**Given entries:**

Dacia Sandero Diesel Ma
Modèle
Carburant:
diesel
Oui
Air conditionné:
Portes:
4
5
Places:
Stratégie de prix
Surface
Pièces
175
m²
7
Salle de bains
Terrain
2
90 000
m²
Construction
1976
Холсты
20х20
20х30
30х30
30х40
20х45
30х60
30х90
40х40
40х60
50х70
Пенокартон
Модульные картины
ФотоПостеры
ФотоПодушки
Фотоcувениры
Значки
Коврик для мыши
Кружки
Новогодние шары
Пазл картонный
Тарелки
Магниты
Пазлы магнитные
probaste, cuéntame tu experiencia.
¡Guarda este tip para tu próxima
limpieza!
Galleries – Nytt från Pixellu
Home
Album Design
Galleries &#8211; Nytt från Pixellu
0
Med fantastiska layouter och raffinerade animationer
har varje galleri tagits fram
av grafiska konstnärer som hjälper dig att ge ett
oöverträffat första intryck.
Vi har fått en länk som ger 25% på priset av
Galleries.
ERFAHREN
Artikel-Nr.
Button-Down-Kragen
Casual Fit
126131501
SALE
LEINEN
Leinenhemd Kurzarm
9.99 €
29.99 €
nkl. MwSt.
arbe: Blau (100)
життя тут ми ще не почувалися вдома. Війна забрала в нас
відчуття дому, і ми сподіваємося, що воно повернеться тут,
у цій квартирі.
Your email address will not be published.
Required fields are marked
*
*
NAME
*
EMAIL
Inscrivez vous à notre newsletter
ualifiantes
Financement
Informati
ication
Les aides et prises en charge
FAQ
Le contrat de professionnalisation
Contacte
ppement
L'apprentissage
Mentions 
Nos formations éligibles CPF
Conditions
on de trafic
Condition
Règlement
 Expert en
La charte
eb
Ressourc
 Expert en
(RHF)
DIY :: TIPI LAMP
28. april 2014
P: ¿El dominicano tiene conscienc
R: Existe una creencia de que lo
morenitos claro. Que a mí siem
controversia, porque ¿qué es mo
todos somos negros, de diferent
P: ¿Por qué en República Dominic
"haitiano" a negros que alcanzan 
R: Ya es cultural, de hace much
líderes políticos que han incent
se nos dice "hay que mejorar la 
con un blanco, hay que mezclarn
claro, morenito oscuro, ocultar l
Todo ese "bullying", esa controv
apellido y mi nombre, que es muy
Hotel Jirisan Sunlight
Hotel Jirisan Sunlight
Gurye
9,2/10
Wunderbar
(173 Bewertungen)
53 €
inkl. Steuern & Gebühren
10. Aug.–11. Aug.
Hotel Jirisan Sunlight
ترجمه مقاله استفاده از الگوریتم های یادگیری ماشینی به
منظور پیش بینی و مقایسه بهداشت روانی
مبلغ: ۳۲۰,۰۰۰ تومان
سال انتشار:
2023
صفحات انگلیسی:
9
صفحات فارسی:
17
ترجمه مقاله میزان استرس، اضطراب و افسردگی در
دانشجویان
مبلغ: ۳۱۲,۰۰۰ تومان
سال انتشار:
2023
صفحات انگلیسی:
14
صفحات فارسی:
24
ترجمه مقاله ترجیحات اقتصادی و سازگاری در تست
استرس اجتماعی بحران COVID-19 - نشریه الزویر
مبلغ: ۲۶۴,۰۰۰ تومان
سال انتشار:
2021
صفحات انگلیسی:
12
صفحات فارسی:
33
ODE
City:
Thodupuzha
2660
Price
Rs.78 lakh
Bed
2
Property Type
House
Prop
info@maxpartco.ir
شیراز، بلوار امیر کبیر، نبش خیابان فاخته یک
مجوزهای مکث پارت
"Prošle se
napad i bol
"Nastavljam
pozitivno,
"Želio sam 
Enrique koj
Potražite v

**What this task involves:** Return the lines above, from the one containing "inkl. Steuern & Gebühren" to the end, exactly as they stand.

**Response:**
inkl. Steuern & Gebühren
10. Aug.–11. Aug.
Hotel Jirisan Sunlight
ترجمه مقاله استفاده از الگوریتم های یادگیری ماشینی به
منظور پیش بینی و مقایسه بهداشت روانی
مبلغ: ۳۲۰,۰۰۰ تومان
سال انتشار:
2023
صفحات انگلیسی:
9
صفحات فارسی:
17
ترجمه مقاله میزان استرس، اضطراب و افسردگی در
دانشجویان
مبلغ: ۳۱۲,۰۰۰ تومان
سال انتشار:
2023
صفحات انگلیسی:
14
صفحات فارسی:
24
ترجمه مقاله ترجیحات اقتصادی و سازگاری در تست
استرس اجتماعی بحران COVID-19 - نشریه الزویر
مبلغ: ۲۶۴,۰۰۰ تومان
سال انتشار:
2021
صفحات انگلیسی:
12
صفحات فارسی:
33
ODE
City:
Thodupuzha
2660
Price
Rs.78 lakh
Bed
2
Property Type
House
Prop
info@maxpartco.ir
شیراز، بلوار امیر کبیر، نبش خیابان فاخته یک
مجوزهای مکث پارت
"Prošle se
napad i bol
"Nastavljam
pozitivno,
"Želio sam 
Enrique koj
Potražite v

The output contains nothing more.